Data to use
━━━━━━━━━━━━━━━━━━━━━━━━━━━━━━

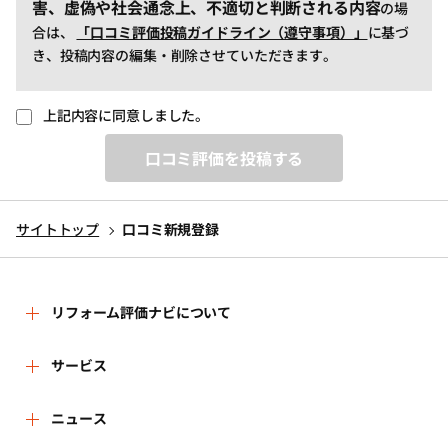
害、虚偽や社会通念上、不適切と判断される内容
の場
合は、
「口コミ評価投稿ガイドライン（遵守事項）」
に基づ
き、投稿内容の編集・削除させていただきます。
上記内容に同意しました。
口コミ評価を投稿する
サイトトップ
口コミ新規登録
リフォーム評価ナビについて
リフォーム評価ナビとは
サービス
リフォーム会社を探す
ニュース
運営体制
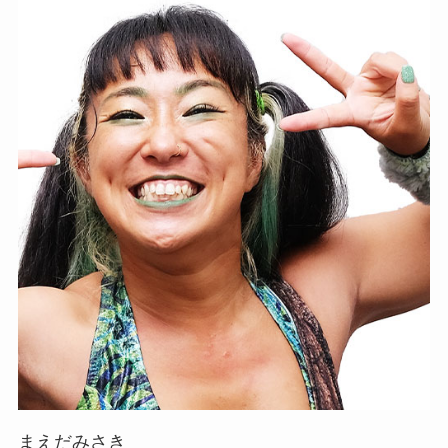
まえだみさき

━━━━━━━━━━━━━━━━━━━━━━━━━━━━━━

Goal of the exercise
Please set down the whole listing above exactly and skip every picture.

Answer section
害、虚偽や社会通念上、不適切と判断される内容
の場
合は、
「口コミ評価投稿ガイドライン（遵守事項）」
に基づ
き、投稿内容の編集・削除させていただきます。
上記内容に同意しました。
口コミ評価を投稿する
サイトトップ
口コミ新規登録
リフォーム評価ナビについて
リフォーム評価ナビとは
サービス
リフォーム会社を探す
ニュース
運営体制
まえだみさき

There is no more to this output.